In this post I will discuss the three elements of Mashup sign-on process: Security(SSO), Access Control and Single Identity. I see a lot written and done about each individually but I think that it is not always clear what solution map to which problem.
If you are familiar with this subject then you can skip to the next paragraph (or this post entirely). For the ones that are not familiar with mashups and how to get them working for you, please read this short preface. There are many online services today: social networks like Facebook, bookmarking services like ma.gnolia, news like Digg, media sharing sites like Fliker and YouTube, and more. In the screen capture of the form below you can find 43 such services. These services provide online APIs (a way to request data and to execute functionality in remote from service by the world outside). This allows the development of new services on top called Mashups. The new service interact with the underline services and add value because of the unique mix created. The first form below is taken from FriendFeed a mashup application that help you keep track of your friends’ activities across many web services. In this form you are requested to select the services that you permit the current application to pull or push information from and to (in the case of FriendFeed, pulling only). In order for the application to be able to access your data the system needs to know who you are i.e. your user name (login). In some cases it will ask you for your password too.

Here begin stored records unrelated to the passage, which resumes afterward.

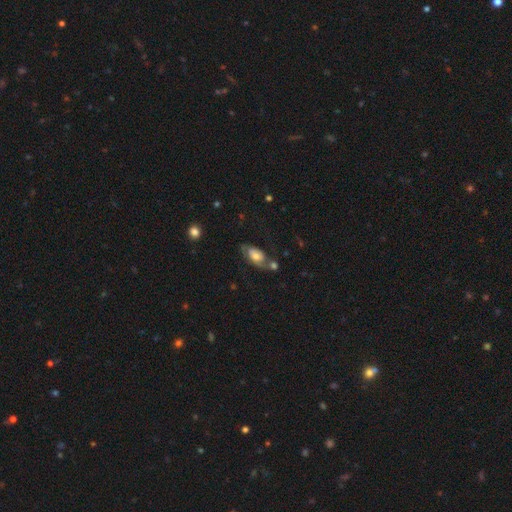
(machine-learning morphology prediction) Smooth or featured? Predicted: smooth (p=0.49). Merging? Predicted: none (p=0.44).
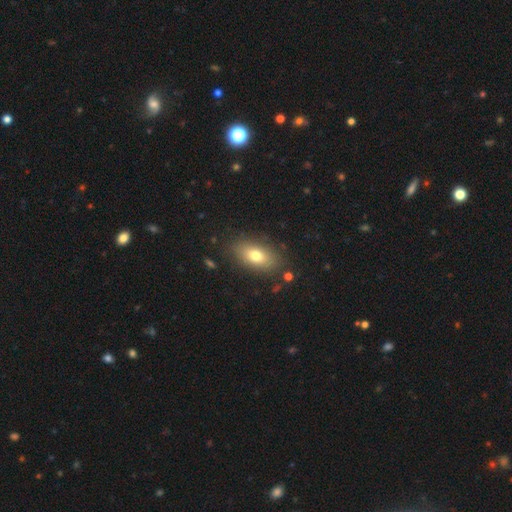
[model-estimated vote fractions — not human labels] A smooth galaxy with no disk features (75%) that is in between round and cigar-shaped (87%).

Vote fractions:
- Smooth or featured? smooth: 75% / featured or disk: 17% / star or artifact: 9%
- How rounded? in between: 87% / round: 7% / cigar-shaped: 6%
- Merging? none: 84% / minor disturbance: 11% / major disturbance: 4% / merger: 2%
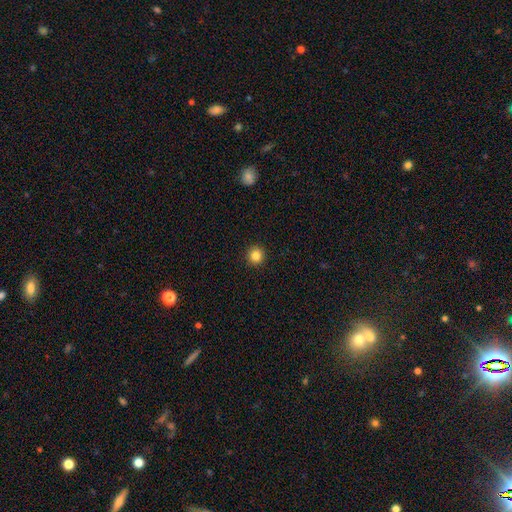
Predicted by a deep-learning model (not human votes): A smooth galaxy with no disk features (85%) that is round (95%). Merging: none (94%).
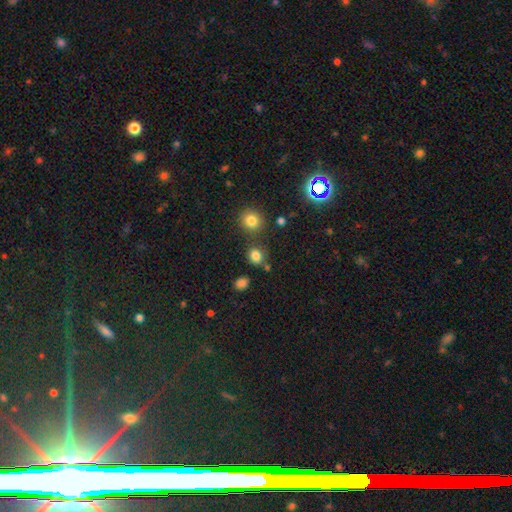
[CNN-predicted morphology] Smooth or featured?
  - smooth: 81% *
  - star or artifact: 14%
  - featured or disk: 5%
How rounded?
  - round: 71% *
  - in between: 28%
  - cigar-shaped: 1%
Merging?
  - none: 75% *
  - minor disturbance: 11%
  - merger: 10%
  - major disturbance: 4%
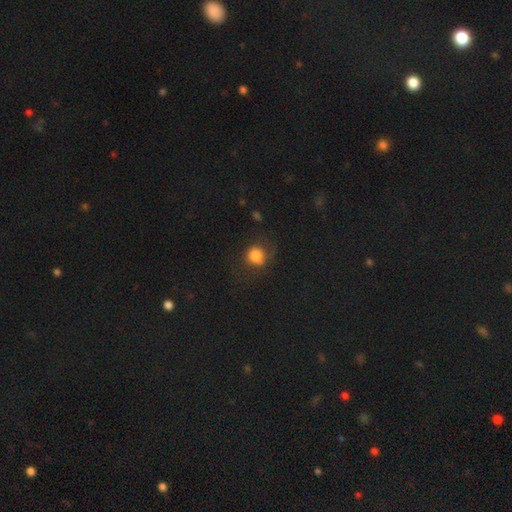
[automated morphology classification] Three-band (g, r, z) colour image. It shows a smooth galaxy with no disk features (80%) that is round (77%). Merging: none (61%).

These form raises three hot issues in the growing environment of open API and mashups. If you want to see how rapidly this world is growing look in this excellent source of information: ProgrammableWeb
- Security: not having login and password information stored in multiple places. Single sign-on (SSO)
- Access Control: having control over what the service can do with my data. Defining security policy.
- Single Identity: not having to re-enter my profile and friends’ information all over again. Data Portability.
Every service offers a sign-up process where you type in your login and password. Companies like Google, Microsoft and Yahoo that offer multiple applications online offers kind of single sign-on mechanism that once you’re signed in to one service you can safely go to the next one without re-login. The available solution for web sites that are not belong to the same company is the OpenID and here is an example for how to use it from WordPress. It is in a way the solution for single sign-on on the web today. Not all the services today support it but the adoption seems promising. If you want to see a decent amount of available options to authenticate across service just click on the “Sign in using” drop down list in ma.gnolia’s login page.
When I allow a service to access my data from another service I don’t have a way telling the source what I allow them to provide. I can’t tell the service if I allow it to just read my data or also the update information (e.g. updating Twitter status). It is mostly determined today by the APIs. If there is a way to configure it (to some extent in Facebook) it is not consistent across the web. I know that there is an effort by multiple leading software companies to deal with it. For more information read the page about the new OAuth protocol.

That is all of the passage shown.